Entries drawn from a collection
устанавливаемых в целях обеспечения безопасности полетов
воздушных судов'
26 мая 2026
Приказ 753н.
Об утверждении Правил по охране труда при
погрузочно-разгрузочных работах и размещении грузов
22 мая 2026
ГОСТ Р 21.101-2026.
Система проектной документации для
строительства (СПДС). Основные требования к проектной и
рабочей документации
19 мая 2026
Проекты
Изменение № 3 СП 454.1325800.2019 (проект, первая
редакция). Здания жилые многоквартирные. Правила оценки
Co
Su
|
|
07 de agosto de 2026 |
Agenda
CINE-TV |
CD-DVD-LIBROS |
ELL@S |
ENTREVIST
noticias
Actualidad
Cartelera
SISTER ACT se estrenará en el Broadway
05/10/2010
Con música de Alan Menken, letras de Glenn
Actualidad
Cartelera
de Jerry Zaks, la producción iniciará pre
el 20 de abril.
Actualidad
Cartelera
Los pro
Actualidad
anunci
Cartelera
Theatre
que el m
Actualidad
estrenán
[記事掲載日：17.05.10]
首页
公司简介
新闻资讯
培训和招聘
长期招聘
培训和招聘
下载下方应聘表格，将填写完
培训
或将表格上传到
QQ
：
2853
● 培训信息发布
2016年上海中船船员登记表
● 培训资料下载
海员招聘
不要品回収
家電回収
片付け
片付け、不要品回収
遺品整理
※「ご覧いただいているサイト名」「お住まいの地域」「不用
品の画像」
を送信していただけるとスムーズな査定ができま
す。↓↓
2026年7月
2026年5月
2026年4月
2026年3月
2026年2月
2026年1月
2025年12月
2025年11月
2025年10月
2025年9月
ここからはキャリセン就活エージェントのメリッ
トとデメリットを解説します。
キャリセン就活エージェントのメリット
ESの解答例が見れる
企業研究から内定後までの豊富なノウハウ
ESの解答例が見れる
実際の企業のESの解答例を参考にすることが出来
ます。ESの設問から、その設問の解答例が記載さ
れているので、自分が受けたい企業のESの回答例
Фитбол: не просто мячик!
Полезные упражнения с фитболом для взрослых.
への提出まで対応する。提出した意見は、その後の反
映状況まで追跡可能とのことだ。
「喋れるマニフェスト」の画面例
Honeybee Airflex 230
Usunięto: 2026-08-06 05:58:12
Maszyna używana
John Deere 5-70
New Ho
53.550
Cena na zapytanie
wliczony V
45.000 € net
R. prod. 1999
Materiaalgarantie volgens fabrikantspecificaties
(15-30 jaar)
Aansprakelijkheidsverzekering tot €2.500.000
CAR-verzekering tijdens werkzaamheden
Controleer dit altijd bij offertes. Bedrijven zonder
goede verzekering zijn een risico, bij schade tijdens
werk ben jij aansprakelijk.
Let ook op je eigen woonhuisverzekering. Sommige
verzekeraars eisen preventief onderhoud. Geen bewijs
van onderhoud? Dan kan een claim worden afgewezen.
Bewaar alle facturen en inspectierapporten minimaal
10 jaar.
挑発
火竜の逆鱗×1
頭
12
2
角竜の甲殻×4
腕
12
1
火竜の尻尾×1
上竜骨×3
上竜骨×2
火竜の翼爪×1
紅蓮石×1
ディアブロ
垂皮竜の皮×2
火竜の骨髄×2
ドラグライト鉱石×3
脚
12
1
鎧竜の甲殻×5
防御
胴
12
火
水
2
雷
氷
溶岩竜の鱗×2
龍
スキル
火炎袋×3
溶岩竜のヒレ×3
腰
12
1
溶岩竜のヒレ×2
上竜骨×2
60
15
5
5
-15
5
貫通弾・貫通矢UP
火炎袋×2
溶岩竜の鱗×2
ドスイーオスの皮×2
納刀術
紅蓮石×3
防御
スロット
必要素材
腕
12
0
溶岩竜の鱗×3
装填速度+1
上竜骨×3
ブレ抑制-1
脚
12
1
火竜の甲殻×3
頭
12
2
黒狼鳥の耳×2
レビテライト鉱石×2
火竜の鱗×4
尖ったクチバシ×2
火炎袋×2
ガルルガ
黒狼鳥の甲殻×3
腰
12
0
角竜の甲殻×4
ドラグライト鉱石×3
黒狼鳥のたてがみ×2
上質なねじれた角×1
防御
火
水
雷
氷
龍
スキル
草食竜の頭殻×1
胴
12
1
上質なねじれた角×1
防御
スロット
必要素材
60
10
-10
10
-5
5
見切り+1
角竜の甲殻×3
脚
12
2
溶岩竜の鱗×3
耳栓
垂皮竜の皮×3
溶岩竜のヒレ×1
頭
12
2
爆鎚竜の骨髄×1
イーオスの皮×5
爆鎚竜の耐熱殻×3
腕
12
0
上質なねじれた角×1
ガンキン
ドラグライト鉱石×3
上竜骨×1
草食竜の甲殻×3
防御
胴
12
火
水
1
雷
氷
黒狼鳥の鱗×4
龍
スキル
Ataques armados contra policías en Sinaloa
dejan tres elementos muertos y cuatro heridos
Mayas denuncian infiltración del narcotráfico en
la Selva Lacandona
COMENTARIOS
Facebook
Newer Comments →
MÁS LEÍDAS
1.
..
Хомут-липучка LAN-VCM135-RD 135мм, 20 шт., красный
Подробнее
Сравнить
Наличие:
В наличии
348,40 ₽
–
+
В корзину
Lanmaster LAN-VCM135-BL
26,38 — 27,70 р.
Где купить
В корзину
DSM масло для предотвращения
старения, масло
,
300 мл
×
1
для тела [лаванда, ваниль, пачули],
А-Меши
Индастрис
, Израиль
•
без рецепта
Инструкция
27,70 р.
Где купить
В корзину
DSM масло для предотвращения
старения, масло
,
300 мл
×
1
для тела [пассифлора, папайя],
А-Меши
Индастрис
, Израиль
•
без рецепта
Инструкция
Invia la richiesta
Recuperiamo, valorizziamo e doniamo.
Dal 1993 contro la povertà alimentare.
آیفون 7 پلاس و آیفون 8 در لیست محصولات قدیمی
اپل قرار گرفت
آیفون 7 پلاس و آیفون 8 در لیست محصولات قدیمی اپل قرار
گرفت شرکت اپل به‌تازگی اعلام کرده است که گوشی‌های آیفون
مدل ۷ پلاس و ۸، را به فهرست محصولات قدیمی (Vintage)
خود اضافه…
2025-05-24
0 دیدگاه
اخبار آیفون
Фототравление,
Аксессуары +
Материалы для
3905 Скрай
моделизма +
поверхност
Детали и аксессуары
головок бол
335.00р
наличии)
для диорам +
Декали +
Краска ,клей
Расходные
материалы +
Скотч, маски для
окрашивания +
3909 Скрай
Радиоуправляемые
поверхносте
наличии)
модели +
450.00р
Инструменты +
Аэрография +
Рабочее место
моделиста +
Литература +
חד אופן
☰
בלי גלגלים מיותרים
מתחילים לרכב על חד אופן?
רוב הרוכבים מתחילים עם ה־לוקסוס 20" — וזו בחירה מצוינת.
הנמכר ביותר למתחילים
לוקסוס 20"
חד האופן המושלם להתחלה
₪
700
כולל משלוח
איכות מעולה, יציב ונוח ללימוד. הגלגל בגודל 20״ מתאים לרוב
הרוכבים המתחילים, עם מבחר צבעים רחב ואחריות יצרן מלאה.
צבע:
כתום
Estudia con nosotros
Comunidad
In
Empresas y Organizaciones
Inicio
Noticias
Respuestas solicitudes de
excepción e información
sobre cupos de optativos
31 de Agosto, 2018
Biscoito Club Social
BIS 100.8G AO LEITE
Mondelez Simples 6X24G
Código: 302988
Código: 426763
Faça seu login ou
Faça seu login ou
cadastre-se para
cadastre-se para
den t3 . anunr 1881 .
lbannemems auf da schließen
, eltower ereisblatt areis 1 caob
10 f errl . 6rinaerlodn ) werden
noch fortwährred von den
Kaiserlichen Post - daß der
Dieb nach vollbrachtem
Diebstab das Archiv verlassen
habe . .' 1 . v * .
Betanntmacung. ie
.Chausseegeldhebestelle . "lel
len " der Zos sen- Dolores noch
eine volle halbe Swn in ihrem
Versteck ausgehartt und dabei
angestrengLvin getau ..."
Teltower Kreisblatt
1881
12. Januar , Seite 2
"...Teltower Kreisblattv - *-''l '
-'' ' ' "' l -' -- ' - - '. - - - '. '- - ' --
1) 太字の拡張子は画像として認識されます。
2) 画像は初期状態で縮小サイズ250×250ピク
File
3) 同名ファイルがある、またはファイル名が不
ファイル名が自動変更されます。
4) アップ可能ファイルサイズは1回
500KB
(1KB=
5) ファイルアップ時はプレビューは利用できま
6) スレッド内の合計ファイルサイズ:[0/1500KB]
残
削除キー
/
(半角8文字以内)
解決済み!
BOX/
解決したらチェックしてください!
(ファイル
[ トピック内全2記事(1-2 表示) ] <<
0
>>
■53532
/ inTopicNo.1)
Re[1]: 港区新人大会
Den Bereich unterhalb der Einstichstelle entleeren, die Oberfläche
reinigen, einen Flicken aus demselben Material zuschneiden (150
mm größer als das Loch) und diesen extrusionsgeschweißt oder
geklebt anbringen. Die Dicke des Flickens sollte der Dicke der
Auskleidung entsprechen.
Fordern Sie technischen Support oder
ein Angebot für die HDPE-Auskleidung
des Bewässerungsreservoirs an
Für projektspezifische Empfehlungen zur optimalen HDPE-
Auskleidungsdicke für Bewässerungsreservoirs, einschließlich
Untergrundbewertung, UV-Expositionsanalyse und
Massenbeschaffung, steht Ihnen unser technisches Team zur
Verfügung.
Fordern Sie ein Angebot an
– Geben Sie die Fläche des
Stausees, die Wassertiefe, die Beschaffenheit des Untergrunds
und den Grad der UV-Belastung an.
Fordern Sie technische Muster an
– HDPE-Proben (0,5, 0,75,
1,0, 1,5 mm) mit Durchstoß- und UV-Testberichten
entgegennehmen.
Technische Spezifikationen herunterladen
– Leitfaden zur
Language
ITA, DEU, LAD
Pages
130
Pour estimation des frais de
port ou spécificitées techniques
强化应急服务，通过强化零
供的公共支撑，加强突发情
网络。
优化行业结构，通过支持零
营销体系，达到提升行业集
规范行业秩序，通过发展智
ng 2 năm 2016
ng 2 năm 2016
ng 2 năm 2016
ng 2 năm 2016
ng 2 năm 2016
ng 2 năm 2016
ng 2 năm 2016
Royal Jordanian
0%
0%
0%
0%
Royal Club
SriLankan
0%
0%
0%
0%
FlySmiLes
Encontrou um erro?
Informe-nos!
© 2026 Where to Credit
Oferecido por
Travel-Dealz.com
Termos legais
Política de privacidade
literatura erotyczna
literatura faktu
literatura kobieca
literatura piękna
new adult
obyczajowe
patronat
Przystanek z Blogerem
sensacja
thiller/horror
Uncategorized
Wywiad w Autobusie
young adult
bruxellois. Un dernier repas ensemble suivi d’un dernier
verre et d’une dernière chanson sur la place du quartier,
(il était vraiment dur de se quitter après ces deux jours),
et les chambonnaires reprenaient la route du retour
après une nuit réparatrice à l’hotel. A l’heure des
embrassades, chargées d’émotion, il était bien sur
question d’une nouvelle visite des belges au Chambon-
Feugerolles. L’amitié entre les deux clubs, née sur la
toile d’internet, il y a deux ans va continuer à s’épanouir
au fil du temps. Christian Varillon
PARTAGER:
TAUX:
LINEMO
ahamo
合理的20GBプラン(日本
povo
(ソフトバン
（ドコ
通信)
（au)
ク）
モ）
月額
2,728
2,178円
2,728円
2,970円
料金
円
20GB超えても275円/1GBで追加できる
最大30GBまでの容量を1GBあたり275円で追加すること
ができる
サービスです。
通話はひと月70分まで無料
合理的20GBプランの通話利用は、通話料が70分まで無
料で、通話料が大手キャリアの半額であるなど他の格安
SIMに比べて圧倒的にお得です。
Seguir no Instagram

» **PROBLEM DESCRIPTION**
Rewrite the lines starting at the beginning of the records and ending at the line that contains "Система проектной документации для" as a JSON list of strings, with one string per line and blank lines omitted.

» **YOUR SOLUTION**
[
  "устанавливаемых в целях обеспечения безопасности полетов",
  "воздушных судов'",
  "26 мая 2026",
  "Приказ 753н.",
  "Об утверждении Правил по охране труда при",
  "погрузочно-разгрузочных работах и размещении грузов",
  "22 мая 2026",
  "ГОСТ Р 21.101-2026.",
  "Система проектной документации для"
]